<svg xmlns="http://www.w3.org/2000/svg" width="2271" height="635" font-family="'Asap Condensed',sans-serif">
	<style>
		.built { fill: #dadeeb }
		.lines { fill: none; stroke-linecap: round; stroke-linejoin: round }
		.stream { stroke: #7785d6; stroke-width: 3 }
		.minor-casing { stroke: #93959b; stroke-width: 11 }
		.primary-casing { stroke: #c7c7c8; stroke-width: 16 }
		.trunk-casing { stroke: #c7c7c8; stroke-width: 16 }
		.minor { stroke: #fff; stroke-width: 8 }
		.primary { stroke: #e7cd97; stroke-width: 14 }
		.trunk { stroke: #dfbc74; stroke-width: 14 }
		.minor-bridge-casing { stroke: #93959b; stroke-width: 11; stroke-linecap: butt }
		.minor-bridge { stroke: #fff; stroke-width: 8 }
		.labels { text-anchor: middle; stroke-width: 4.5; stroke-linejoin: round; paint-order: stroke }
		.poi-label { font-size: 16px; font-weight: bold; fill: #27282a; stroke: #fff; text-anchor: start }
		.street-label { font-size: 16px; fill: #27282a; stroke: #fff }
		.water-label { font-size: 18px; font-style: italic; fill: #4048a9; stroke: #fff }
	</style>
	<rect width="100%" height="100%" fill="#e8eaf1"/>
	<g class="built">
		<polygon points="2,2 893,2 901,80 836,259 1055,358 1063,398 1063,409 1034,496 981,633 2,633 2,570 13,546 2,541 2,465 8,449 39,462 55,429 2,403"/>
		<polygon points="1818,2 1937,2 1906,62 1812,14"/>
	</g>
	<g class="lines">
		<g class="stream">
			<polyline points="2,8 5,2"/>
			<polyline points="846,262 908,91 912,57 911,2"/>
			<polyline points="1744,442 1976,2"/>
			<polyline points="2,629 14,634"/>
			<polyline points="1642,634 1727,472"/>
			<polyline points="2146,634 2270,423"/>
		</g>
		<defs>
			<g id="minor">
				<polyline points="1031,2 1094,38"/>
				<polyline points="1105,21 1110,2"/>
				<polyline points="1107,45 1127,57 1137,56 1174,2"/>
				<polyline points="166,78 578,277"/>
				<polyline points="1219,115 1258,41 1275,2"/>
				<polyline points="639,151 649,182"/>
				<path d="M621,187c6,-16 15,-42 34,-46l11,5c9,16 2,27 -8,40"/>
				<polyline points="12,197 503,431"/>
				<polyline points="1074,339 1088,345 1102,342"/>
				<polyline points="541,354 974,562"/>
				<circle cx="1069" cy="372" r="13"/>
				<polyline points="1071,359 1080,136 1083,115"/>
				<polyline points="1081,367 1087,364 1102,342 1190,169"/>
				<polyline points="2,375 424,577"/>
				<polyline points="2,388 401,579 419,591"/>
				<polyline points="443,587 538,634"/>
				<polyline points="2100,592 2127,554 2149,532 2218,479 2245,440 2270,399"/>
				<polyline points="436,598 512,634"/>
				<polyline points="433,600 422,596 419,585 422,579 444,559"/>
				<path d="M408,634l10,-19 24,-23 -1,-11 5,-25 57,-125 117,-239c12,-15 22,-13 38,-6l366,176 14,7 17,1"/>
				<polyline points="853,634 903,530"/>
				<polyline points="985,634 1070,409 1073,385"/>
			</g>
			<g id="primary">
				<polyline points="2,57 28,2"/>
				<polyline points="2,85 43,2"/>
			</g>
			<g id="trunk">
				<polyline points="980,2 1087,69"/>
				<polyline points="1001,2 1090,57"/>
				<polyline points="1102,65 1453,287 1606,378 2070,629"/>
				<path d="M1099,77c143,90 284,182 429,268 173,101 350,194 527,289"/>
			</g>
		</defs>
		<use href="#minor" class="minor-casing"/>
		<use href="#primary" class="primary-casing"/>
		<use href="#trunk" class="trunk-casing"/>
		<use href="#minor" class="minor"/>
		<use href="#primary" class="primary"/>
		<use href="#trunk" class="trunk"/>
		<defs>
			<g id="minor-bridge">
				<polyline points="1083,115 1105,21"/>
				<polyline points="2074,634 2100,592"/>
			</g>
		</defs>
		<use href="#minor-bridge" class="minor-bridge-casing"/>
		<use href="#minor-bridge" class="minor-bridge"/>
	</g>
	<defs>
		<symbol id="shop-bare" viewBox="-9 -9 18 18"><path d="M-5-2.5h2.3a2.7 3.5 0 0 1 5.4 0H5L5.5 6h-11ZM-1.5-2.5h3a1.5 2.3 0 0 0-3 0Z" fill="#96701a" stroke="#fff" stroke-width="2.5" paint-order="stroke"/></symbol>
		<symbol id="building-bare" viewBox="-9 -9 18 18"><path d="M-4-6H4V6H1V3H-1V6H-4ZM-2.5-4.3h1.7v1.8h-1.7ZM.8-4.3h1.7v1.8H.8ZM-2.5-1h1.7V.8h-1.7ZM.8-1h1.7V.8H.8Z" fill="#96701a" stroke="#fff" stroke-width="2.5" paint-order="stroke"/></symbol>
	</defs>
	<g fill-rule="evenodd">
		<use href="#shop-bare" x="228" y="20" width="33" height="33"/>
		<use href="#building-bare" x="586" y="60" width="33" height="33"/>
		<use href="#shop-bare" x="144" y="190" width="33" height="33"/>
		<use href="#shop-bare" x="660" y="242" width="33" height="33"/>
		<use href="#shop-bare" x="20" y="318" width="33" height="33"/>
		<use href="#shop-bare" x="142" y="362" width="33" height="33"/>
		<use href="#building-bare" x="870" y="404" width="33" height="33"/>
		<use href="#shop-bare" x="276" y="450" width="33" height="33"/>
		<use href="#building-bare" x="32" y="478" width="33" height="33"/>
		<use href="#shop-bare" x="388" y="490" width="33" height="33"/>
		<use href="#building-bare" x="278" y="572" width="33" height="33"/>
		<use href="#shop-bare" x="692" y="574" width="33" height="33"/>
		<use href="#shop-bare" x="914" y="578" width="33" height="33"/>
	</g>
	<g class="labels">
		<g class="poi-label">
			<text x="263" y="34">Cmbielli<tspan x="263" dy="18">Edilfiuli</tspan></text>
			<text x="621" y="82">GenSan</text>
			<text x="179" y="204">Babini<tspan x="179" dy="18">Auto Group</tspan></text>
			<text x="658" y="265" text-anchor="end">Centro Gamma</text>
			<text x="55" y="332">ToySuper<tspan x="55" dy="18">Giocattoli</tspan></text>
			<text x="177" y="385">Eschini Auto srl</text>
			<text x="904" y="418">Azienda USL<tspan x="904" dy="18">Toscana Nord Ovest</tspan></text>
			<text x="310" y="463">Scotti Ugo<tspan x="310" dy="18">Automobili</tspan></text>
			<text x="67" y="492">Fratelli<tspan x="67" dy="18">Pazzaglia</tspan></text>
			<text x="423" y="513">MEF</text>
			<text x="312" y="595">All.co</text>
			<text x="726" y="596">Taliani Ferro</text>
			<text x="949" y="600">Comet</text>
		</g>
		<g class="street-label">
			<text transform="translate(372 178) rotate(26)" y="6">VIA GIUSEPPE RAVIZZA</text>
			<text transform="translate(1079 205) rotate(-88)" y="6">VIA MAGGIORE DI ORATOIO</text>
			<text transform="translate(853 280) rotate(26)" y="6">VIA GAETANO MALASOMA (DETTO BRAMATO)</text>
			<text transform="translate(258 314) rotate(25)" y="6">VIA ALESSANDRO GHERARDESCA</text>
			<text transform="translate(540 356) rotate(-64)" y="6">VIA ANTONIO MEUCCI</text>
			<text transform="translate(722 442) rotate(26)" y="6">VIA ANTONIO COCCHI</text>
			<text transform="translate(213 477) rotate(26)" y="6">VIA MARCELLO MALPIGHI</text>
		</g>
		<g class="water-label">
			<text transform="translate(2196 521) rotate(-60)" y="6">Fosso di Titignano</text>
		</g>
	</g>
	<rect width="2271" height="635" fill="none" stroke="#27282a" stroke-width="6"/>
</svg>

→ Problem to solve
Look through the data above for the word "symbol". Report each line where it occurs.

→ Response
		<symbol id="shop-bare" viewBox="-9 -9 18 18"><path d="M-5-2.5h2.3a2.7 3.5 0 0 1 5.4 0H5L5.5 6h-11ZM-1.5-2.5h3a1.5 2.3 0 0 0-3 0Z" fill="#96701a" stroke="#fff" stroke-width="2.5" paint-order="stroke"/></symbol>
		<symbol id="building-bare" viewBox="-9 -9 18 18"><path d="M-4-6H4V6H1V3H-1V6H-4ZM-2.5-4.3h1.7v1.8h-1.7ZM.8-4.3h1.7v1.8H.8ZM-2.5-1h1.7V.8h-1.7ZM.8-1h1.7V.8H.8Z" fill="#96701a" stroke="#fff" stroke-width="2.5" paint-order="stroke"/></symbol>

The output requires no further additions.